What you should do »
A verbatim reproduction of the lines below, from the line containing "(152, 200) none" through the line containing "(595, 572) none", both ends included, is the whole required output.

The input »
╔══

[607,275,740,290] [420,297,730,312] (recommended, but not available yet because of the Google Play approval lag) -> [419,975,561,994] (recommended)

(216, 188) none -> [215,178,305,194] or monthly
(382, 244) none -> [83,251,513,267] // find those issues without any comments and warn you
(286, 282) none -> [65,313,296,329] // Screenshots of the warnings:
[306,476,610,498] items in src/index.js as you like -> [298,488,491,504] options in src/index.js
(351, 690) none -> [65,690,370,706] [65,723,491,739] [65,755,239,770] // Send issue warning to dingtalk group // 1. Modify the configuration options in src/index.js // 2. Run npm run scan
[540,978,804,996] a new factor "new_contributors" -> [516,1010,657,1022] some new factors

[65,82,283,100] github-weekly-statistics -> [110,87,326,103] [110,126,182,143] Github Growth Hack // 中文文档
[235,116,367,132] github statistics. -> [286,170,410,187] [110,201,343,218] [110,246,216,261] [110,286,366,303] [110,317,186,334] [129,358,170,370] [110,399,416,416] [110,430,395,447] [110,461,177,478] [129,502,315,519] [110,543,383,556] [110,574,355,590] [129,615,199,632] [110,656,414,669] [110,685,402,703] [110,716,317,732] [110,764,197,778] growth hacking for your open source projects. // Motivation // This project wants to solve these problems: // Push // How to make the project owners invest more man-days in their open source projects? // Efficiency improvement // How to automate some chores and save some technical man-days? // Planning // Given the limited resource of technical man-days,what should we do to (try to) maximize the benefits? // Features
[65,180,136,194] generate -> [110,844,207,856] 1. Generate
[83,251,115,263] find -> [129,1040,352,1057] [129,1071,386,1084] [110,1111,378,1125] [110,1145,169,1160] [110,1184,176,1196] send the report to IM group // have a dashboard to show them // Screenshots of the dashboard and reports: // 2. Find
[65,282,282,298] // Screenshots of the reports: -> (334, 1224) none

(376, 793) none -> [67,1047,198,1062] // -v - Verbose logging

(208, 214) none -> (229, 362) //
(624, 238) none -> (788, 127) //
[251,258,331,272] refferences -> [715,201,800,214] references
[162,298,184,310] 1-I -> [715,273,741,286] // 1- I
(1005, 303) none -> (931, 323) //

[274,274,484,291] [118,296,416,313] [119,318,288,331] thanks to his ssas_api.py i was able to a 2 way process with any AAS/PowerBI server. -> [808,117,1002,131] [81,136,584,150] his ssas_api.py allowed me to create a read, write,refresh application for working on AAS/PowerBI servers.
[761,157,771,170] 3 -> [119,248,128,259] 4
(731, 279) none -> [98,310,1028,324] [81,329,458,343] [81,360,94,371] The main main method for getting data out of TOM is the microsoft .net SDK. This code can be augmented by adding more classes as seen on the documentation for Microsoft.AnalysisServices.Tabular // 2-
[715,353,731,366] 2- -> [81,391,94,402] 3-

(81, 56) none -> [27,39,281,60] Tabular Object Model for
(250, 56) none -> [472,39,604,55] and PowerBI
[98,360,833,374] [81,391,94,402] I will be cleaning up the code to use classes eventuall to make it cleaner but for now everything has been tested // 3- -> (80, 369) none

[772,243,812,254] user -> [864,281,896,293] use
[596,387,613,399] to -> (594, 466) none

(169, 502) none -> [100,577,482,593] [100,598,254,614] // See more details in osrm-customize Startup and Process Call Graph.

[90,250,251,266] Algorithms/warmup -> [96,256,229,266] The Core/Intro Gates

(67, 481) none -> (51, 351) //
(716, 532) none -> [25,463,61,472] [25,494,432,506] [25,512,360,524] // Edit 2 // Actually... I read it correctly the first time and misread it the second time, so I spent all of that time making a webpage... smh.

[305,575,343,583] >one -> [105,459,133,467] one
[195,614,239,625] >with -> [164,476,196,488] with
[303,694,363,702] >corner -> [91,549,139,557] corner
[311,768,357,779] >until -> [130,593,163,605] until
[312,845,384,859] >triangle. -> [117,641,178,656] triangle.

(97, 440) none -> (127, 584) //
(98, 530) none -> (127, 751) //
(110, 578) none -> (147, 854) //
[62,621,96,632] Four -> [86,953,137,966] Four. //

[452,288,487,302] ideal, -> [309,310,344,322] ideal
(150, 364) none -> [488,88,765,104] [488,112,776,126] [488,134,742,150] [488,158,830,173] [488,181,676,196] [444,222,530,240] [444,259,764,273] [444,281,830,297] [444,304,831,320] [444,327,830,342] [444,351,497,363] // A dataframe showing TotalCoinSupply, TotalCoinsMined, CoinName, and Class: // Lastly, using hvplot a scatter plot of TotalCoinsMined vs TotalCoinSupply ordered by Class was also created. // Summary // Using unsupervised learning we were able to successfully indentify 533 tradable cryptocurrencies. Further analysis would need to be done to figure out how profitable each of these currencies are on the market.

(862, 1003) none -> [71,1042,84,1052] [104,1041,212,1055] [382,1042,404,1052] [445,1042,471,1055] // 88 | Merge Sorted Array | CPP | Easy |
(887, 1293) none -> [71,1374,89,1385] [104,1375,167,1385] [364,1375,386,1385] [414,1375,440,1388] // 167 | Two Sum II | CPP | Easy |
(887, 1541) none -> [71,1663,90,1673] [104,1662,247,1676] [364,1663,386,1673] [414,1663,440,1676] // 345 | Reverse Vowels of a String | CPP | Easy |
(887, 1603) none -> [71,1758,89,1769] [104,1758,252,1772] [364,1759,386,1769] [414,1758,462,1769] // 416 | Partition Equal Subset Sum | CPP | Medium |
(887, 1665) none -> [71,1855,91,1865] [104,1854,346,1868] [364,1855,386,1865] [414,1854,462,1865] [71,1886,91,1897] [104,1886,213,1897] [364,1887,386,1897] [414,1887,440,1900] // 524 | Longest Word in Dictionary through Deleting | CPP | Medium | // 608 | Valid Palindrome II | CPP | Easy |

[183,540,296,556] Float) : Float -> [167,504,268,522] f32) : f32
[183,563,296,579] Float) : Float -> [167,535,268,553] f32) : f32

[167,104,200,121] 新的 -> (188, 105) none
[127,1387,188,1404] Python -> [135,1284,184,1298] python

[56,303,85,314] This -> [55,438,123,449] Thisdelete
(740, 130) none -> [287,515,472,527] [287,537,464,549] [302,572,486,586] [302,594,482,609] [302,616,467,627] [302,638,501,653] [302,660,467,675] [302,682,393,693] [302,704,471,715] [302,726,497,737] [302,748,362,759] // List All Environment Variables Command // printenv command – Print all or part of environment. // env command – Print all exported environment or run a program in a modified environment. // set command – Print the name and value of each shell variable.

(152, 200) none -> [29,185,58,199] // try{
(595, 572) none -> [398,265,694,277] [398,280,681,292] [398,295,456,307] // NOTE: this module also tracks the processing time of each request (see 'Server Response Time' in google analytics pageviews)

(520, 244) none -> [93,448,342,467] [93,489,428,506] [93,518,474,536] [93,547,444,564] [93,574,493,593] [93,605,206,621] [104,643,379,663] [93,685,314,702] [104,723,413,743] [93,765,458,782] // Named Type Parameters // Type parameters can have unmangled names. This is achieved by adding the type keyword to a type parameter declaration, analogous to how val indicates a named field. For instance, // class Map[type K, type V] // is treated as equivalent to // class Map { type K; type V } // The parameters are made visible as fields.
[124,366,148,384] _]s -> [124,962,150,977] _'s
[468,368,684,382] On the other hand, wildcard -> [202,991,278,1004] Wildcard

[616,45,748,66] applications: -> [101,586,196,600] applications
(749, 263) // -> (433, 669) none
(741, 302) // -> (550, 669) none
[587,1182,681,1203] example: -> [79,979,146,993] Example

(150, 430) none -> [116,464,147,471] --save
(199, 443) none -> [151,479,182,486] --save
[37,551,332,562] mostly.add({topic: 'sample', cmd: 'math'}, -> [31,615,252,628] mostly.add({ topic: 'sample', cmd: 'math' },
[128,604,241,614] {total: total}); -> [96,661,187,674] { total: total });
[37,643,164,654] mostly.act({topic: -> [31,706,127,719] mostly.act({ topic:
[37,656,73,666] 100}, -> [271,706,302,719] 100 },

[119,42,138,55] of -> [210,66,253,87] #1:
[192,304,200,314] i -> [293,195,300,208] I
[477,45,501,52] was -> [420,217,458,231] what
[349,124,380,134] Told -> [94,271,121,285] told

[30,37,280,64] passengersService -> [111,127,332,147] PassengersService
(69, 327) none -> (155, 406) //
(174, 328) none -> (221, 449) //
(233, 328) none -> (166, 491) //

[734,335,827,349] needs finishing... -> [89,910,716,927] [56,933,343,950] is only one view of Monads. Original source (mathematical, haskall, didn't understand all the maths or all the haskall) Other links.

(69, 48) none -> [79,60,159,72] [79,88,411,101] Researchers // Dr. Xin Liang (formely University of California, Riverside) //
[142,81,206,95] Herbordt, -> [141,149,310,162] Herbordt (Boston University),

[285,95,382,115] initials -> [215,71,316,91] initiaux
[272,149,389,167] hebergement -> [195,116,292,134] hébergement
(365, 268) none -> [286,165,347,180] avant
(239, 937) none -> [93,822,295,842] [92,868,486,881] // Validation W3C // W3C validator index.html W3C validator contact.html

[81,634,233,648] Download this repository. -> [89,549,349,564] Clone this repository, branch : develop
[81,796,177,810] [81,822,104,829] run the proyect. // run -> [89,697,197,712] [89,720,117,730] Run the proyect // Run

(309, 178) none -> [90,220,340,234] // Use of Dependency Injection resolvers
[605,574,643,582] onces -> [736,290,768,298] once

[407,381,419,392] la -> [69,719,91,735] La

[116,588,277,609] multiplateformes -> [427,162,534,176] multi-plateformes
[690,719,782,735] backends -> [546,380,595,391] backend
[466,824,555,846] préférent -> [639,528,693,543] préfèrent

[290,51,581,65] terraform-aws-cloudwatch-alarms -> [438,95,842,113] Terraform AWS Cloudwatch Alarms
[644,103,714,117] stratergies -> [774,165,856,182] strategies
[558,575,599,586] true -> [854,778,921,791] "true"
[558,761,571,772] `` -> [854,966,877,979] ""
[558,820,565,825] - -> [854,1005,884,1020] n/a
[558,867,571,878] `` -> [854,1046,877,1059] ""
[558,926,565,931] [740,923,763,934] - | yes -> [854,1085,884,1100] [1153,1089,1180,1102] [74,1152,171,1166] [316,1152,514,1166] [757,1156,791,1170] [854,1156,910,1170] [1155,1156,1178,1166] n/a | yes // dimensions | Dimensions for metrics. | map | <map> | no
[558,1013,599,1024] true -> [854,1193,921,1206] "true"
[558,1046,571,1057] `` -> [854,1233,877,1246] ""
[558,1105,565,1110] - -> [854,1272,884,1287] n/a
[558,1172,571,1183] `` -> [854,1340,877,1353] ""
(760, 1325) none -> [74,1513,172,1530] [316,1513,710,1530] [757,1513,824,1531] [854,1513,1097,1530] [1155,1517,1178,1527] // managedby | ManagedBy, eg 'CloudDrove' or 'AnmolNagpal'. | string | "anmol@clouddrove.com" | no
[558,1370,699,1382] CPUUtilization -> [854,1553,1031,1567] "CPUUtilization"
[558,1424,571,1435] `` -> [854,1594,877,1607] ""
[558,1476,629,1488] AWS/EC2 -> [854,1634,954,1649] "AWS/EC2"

╚══

Task result »
(152, 200) none -> [29,185,58,199] // try{
(595, 572) none -> [398,265,694,277] [398,280,681,292] [398,295,456,307] // NOTE: this module also tracks the processing time of each request (see 'Server Response Time' in google analytics pageviews)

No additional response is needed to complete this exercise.